Lloyd Samuda admits that he and his wife have always worked very long days, but that by the time the business became commercial Michael was living abroad and Petagaye was a fifth form student at Campion.
The children were also very involved, always suggesting to their parents to do this or that.
Lloyd Samuda states that his marriage has never come under pressure because of business issues. "We were always together. It is on the very rare occasion that we are apart."
The couple travel together constantly, both for business and pleasure. Their last trip was the annual visit to Italy for research on new equipment and products. They also made a stop in London.
On an ongoing basis, Lloyd says, "We spend a lot of time talking about the direction in which the business is going to go."
He comments, "The most important thing in a marriage is to communicate ideas. Both of you should see yourselves at the same level and at the same time recognise that growth can take place at the level that you are at."
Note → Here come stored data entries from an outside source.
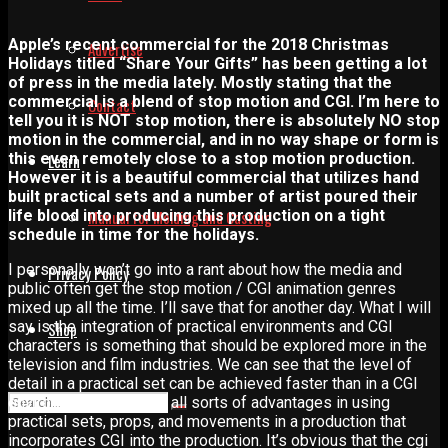
Apple’s recent commercial for the 2018 Christmas
Advertise
Holidays titled “Share Your Gifts” has been getting a lot
of press in the media lately. Mostly stating that the
commercial is a blend of stop motion and CGI. I’m here to
Contact
tell you it is NOT stop motion, there is absolutely NO stop
motion in the commercial, and in no way shape or form is
this even remotely close to a stop motion production.
Learn
However it is a beautiful commercial that utilizes hand
built practical sets and a number of artist poured their
life blood into producing this production on a tight
Manual for Molding and Casting
schedule in time for the holidays.
I personally won’t go into a rant about how the media and
Privacy Policy
public often get the stop motion / CGI animation genres
mixed up all the time. I’ll save that for another day. What I will
say is the integration of practical environments and CGI
Shop
characters is something that should be explored more in the
television and film industries. We can see that the level of
detail in a practical set can be achieved faster than in a CGI
environment. There are all sorts of advantages in using
practical sets, props, and movements in a production that
incorporates CGI into the production. It’s obvious that the cgi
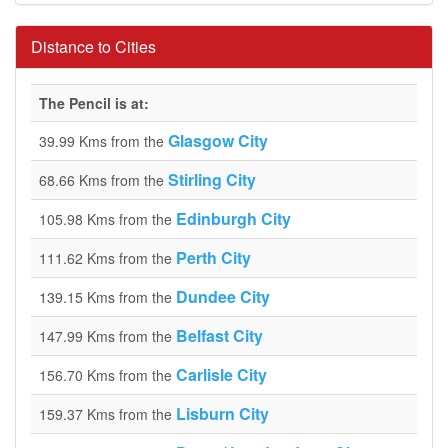
Distance to Cities
The Pencil is at:
Glasgow City
39.99 Kms from the
Stirling City
68.66 Kms from the
Edinburgh City
105.98 Kms from the
Perth City
111.62 Kms from the
Dundee City
139.15 Kms from the
Belfast City
147.99 Kms from the
Carlisle City
156.70 Kms from the
Lisburn City
159.37 Kms from the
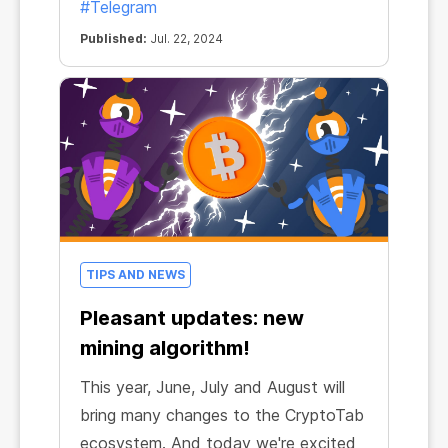
#Telegram
Published:
Jul. 22, 2024
TIPS AND NEWS
Pleasant updates: new
mining algorithm!
This year, June, July and August will
bring many changes to the CryptoTab
ecosystem. And today we're excited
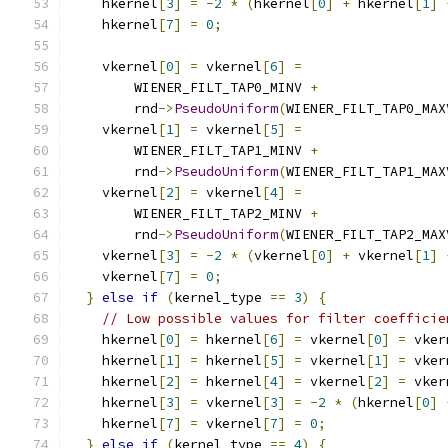
    hkernel
[
3
]
=
-
2
*
(
hkernel
[
0
]
+
 hkernel
[
1
]
    hkernel
[
7
]
=
0
;
    vkernel
[
0
]
=
 vkernel
[
6
]
=
        WIENER_FILT_TAP0_MINV 
+
        rnd
->
PseudoUniform
(
WIENER_FILT_TAP0_MAX
    vkernel
[
1
]
=
 vkernel
[
5
]
=
        WIENER_FILT_TAP1_MINV 
+
        rnd
->
PseudoUniform
(
WIENER_FILT_TAP1_MAX
    vkernel
[
2
]
=
 vkernel
[
4
]
=
        WIENER_FILT_TAP2_MINV 
+
        rnd
->
PseudoUniform
(
WIENER_FILT_TAP2_MAX
    vkernel
[
3
]
=
-
2
*
(
vkernel
[
0
]
+
 vkernel
[
1
]
    vkernel
[
7
]
=
0
;
}
else
if
(
kernel_type 
==
3
)
{
// Low possible values for filter coefficie
    hkernel
[
0
]
=
 hkernel
[
6
]
=
 vkernel
[
0
]
=
 vker
    hkernel
[
1
]
=
 hkernel
[
5
]
=
 vkernel
[
1
]
=
 vker
    hkernel
[
2
]
=
 hkernel
[
4
]
=
 vkernel
[
2
]
=
 vker
    hkernel
[
3
]
=
 vkernel
[
3
]
=
-
2
*
(
hkernel
[
0
]
    hkernel
[
7
]
=
 vkernel
[
7
]
=
0
;
}
else
if
(
kernel_type 
==
4
)
{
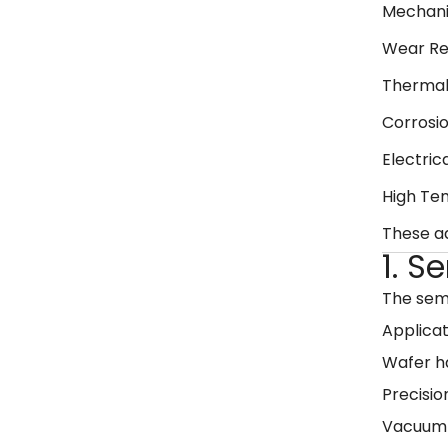
Mechani
Wear Re
Thermal
Corrosi
Electrica
High Te
These 
1. 
The semi
Applicat
Wafer h
Precisio
Vacuum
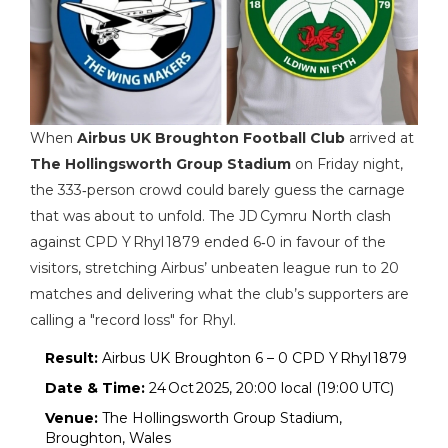
When
Airbus UK Broughton Football Club
arrived at
The Hollingsworth Group Stadium
on Friday night,
the 333‑person crowd could barely guess the carnage
that was about to unfold. The JD Cymru North clash
against
CPD Y Rhyl 1879
ended 6‑0 in favour of the
visitors, stretching Airbus’ unbeaten league run to 20
matches and delivering what the club’s supporters are
calling a "record loss" for Rhyl.
Result:
Airbus UK Broughton 6 – 0 CPD Y Rhyl 1879
Date & Time:
24 Oct 2025, 20:00 local (19:00 UTC)
Venue:
The Hollingsworth Group Stadium,
Broughton, Wales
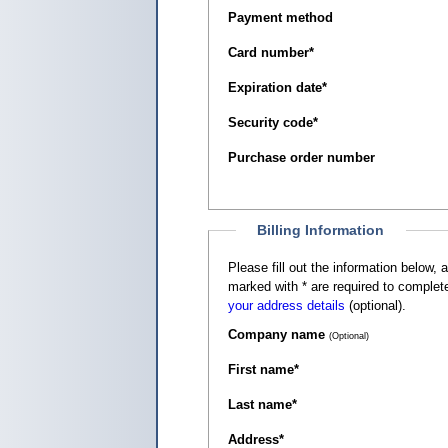
Payment method
Card number
*
Expiration date
*
Security code
*
Purchase order number
Billing Information
Please fill out the information below, as it appears on your c
marked with
*
are required to complete
your address details
(optional).
Company name
(Optional)
First name
*
Last name
*
Address
*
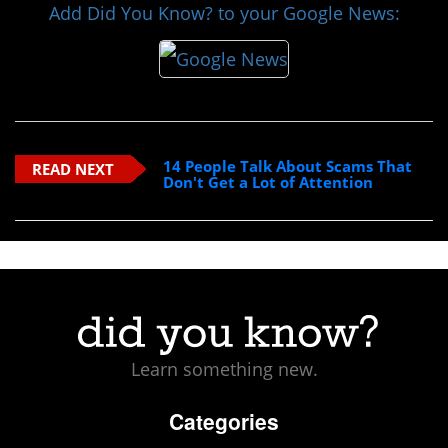
Add Did You Know? to your Google News:
14 People Talk About Scams That
READ NEXT
Don't Get a Lot of Attention
Learn something new.
Categories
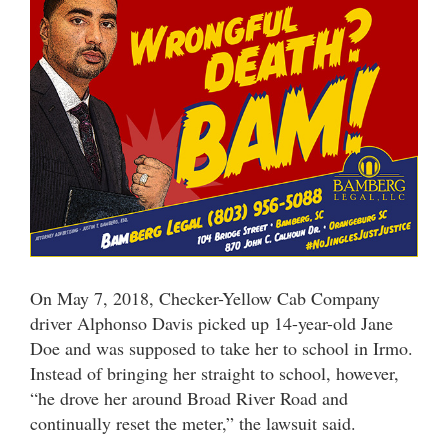
On May 7, 2018, Checker-Yellow Cab Company
driver Alphonso Davis picked up 14-year-old Jane
Doe and was supposed to take her to school in Irmo.
Instead of bringing her straight to school, however,
“he drove her around Broad River Road and
continually reset the meter,” the lawsuit said.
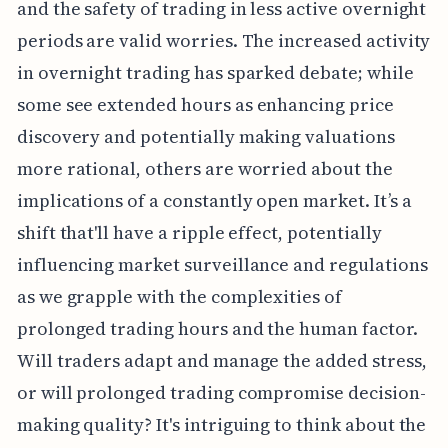
and the safety of trading in less active overnight
periods are valid worries. The increased activity
in overnight trading has sparked debate; while
some see extended hours as enhancing price
discovery and potentially making valuations
more rational, others are worried about the
implications of a constantly open market. It’s a
shift that'll have a ripple effect, potentially
influencing market surveillance and regulations
as we grapple with the complexities of
prolonged trading hours and the human factor.
Will traders adapt and manage the added stress,
or will prolonged trading compromise decision-
making quality? It's intriguing to think about the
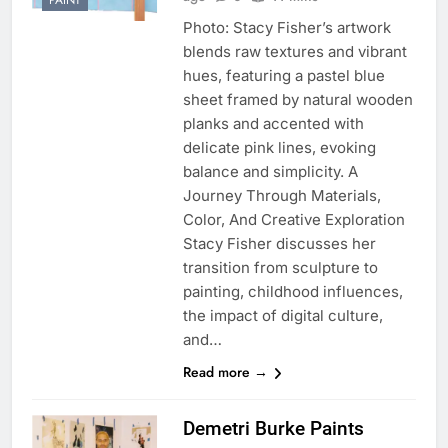
PAINT
Photo: Stacy Fisher’s artwork
blends raw textures and vibrant
hues, featuring a pastel blue
sheet framed by natural wooden
planks and accented with
delicate pink lines, evoking
balance and simplicity. A
Journey Through Materials,
Color, And Creative Exploration
Stacy Fisher discusses her
transition from sculpture to
painting, childhood influences,
the impact of digital culture,
and…
Read more →
Demetri Burke Paints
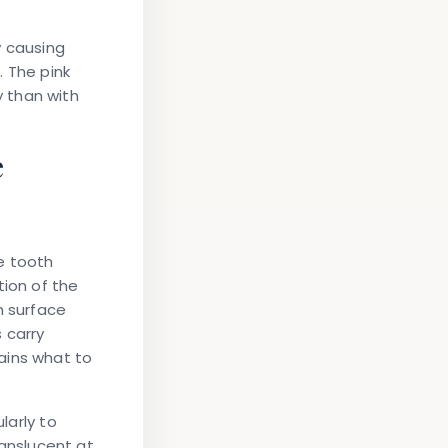
y causing
. The pink
 than with
e
e tooth
tion of the
h surface
 carry
ains what to
larly to
anslucent at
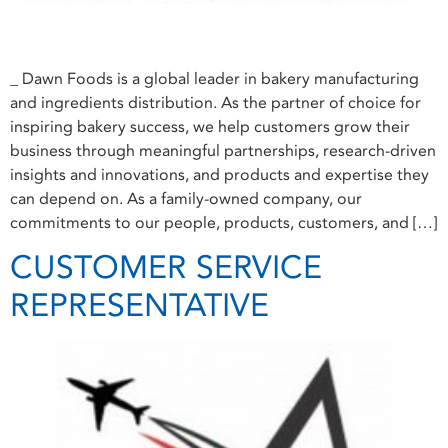
_ Dawn Foods is a global leader in bakery manufacturing
and ingredients distribution. As the partner of choice for
inspiring bakery success, we help customers grow their
business through meaningful partnerships, research-driven
insights and innovations, and products and expertise they
can depend on. As a family-owned company, our
commitments to our people, products, customers, and […]
CUSTOMER SERVICE
REPRESENTATIVE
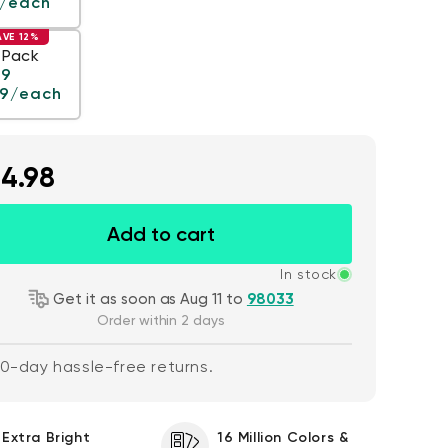
/each
AVE 12%
 Pack
ar price
99
99
/each
4.98
 price
$59.98
De
Re
$63.96
Wyze Cam v4 + 32GB
Add to cart
Add to cart
MicroSD Card
More options
More options
White
In stock
Get it as soon as Aug 11 to
98033
Order within 2 days
0-day hassle-free returns.
Extra Bright
16 Million Colors &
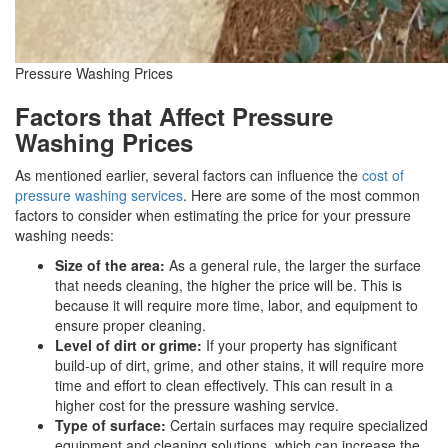
Pressure Washing Prices
Factors that Affect Pressure
Washing Prices
As mentioned earlier, several factors can influence the
cost of
pressure washing services
. Here are some of the most common
factors to consider when estimating the price for your pressure
washing needs:
Size of the area:
As a general rule, the larger the surface
that needs cleaning, the higher the price will be. This is
because it will require more time, labor, and equipment to
ensure proper cleaning.
Level of dirt or grime:
If your property has significant
build-up of dirt, grime, and other stains, it will require more
time and effort to clean effectively. This can result in a
higher cost for the pressure washing service.
Type of surface:
Certain surfaces may require specialized
equipment and cleaning solutions, which can increase the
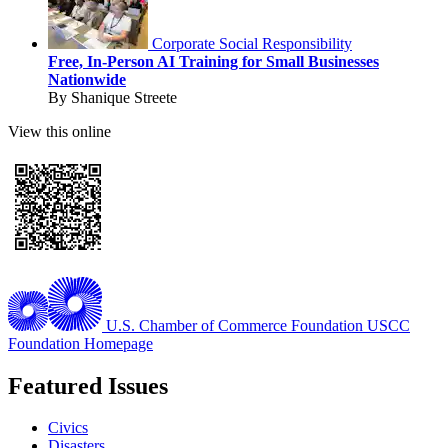
Corporate Social Responsibility
Free, In-Person AI Training for Small Businesses
Nationwide
By Shanique Streete
View this online
U.S. Chamber of Commerce Foundation
USCC
Foundation Homepage
Featured Issues
Civics
Disasters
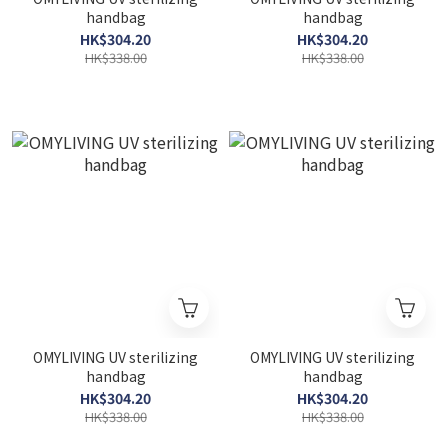
handbag
handbag
HK$304.20
HK$304.20
HK$338.00
HK$338.00
OMYLIVING UV sterilizing
OMYLIVING UV sterilizing
handbag
handbag
HK$304.20
HK$304.20
HK$338.00
HK$338.00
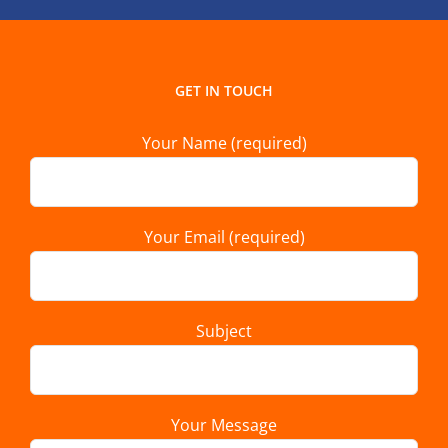
GET IN TOUCH
Your Name (required)
Your Email (required)
Subject
Your Message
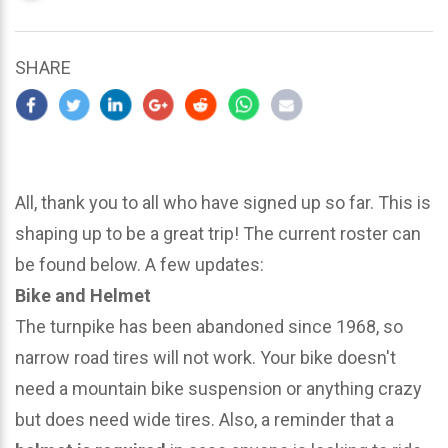
updated
March
30,
SHARE
2024
All, thank you to all who have signed up so far. This is
shaping up to be a great trip! The current roster can
be found below. A few updates:
Bike and Helmet
The turnpike has been abandoned since 1968, so
narrow road tires will not work. Your bike doesn't
need a mountain bike suspension or anything crazy
but does need wide tires. Also, a reminder that a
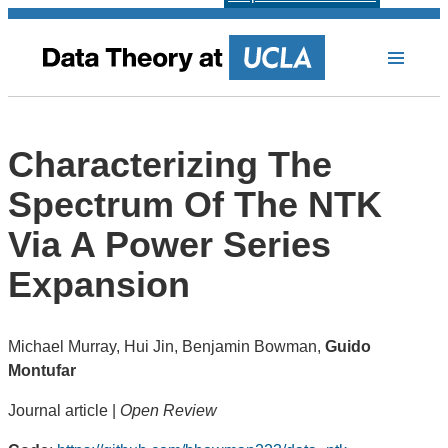
Characterizing The
Spectrum Of The NTK
Via A Power Series
Expansion
Michael Murray, Hui Jin, Benjamin Bowman,
Guido
Montufar
Journal article |
Open Review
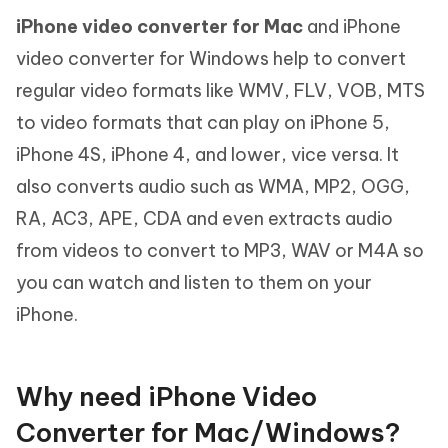
iPhone video converter for Mac
and iPhone
video converter for Windows help to convert
regular video formats like WMV, FLV, VOB, MTS
to video formats that can play on iPhone 5,
iPhone 4S, iPhone 4, and lower, vice versa. It
also converts audio such as WMA, MP2, OGG,
RA, AC3, APE, CDA and even extracts audio
from videos to convert to MP3, WAV or M4A so
you can watch and listen to them on your
iPhone.
Why need iPhone Video
Converter for Mac/Windows?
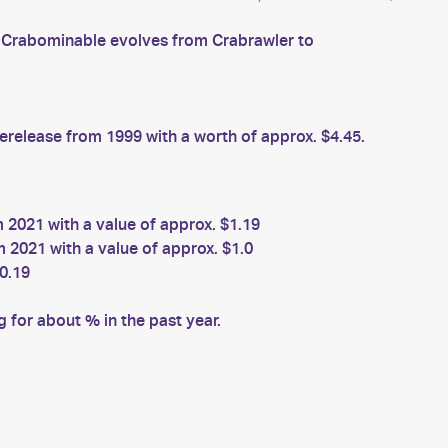
s. Crabominable evolves from Crabrawler to
elease from 1999 with a worth of approx. $4.45.
2021 with a value of approx. $1.19
 2021 with a value of approx. $1.0
0.19
for about % in the past year.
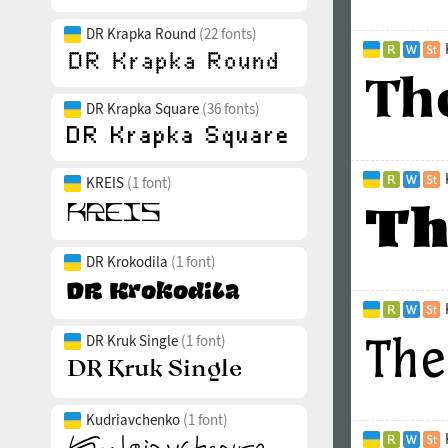
DR Krapka Round
(22 fonts)
DR Krapka Square
(36 fonts)
KREIS
(1 font)
DR Krokodila
(1 font)
DR Kruk Single
(1 font)
Kudriavchenko
(1 font)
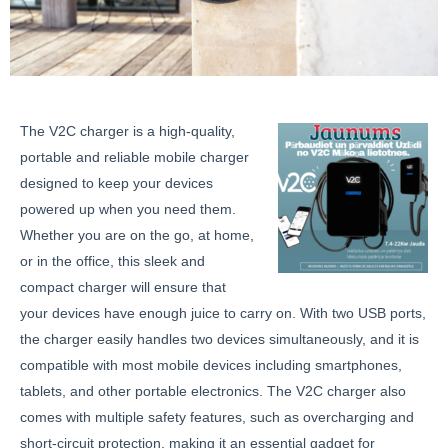
The V2C charger is a high-quality,
portable and reliable mobile charger
designed to keep your devices
powered up when you need them.
Whether you are on the go, at home,
or in the office, this sleek and
compact charger will ensure that
your devices have enough juice to carry on. With two USB ports,
the charger easily handles two devices simultaneously, and it is
compatible with most mobile devices including smartphones,
tablets, and other portable electronics. The V2C charger also
comes with multiple safety features, such as overcharging and
short-circuit protection, making it an essential gadget for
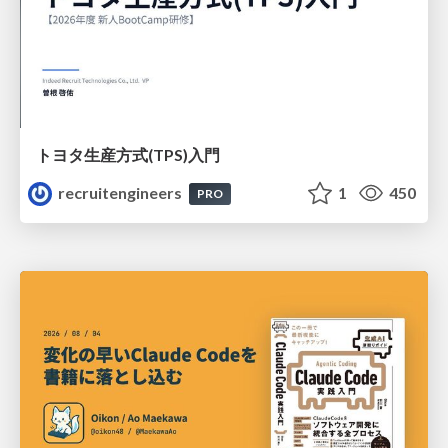
トヨタ⽣産⽅式(TPS)⼊⾨
recruitengineers
1
450
PRO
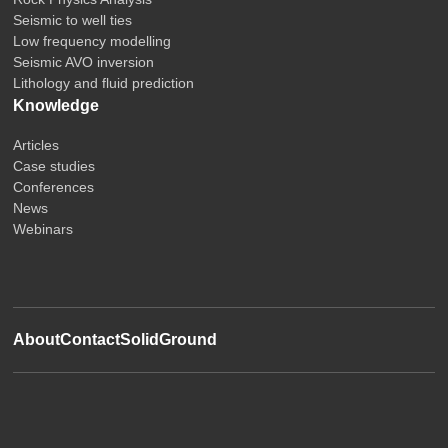
Seismic to well ties
Low frequency modelling
Seismic AVO inversion
Lithology and fluid prediction
Knowledge
Articles
Case studies
Conferences
News
Webinars
About
Contact
SolidGround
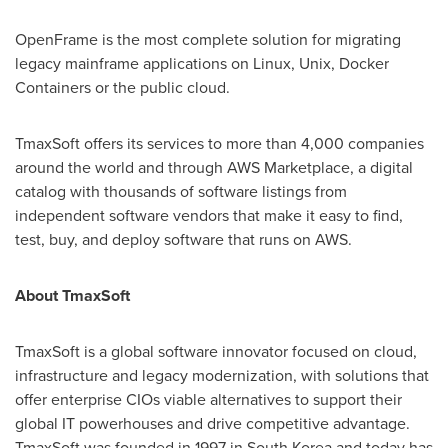
OpenFrame is the most complete solution for migrating
legacy mainframe applications on Linux, Unix, Docker
Containers or the public cloud.
TmaxSoft offers its services to more than 4,000 companies
around the world and through AWS Marketplace, a digital
catalog with thousands of software listings from
independent software vendors that make it easy to find,
test, buy, and deploy software that runs on AWS.
About TmaxSoft
TmaxSoft is a global software innovator focused on cloud,
infrastructure and legacy modernization, with solutions that
offer enterprise CIOs viable alternatives to support their
global IT powerhouses and drive competitive advantage.
TmaxSoft was founded in 1997 in
South Korea
and today has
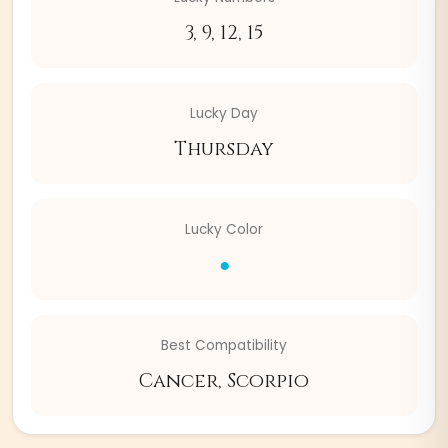
3, 9, 12, 15
Lucky Day
Thursday
Lucky Color
●
Best Compatibility
Cancer, Scorpio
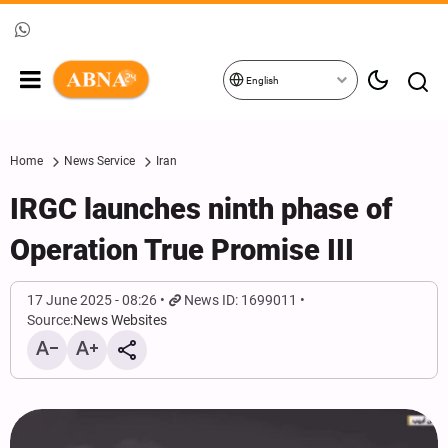
English
Home
News Service
Iran
IRGC launches ninth phase of
Operation True Promise III
17 June 2025 - 08:26
News ID: 1699011
Source:
News Websites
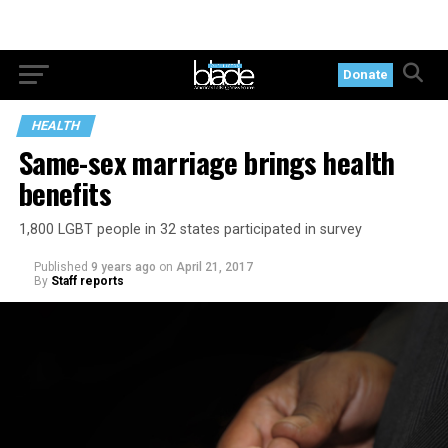
Donate
HEALTH
Same-sex marriage brings health
benefits
1,800 LGBT people in 32 states participated in survey
Published
9 years ago
on
April 21, 2017
By
Staff reports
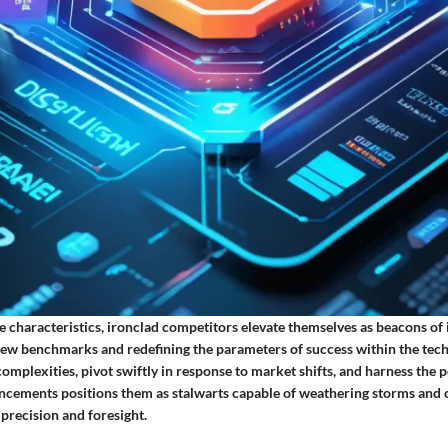
 characteristics, ironclad competitors elevate themselves as beacons of
g new benchmarks and redefining the parameters of success within the tech
 complexities, pivot swiftly in response to market shifts, and harness the 
ncements positions them as stalwarts capable of weathering storms and c
precision and foresight.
Samuda, who grew up in St. Elizabeth, says he is a simple man at heart with a love for simple pleasures. Although the days when he and his wife would find a party every Friday night (Pricilla's, Chasers, Mingles) are gone, they still drive out to the country from time to time for relaxation.
Discussing the possibilities of the future, he said, "What I would like is for the business to grow to the point where Jennifer can leave it so we can go travelling. There are many places in the world that I would like to go. I would move to Austria tomorrow. The greenery, the hillsides... it is a fabulous country, just like Jamaica."
Jennifer Samuda strolls into his office and comments, "Lloyd is my friend. He is my all. I am able to give as much as I give because of the kind of support he gives to me. I am not distracted by anything else."
Lloyd Samuda, still in his chair, smiles in acknowledgement.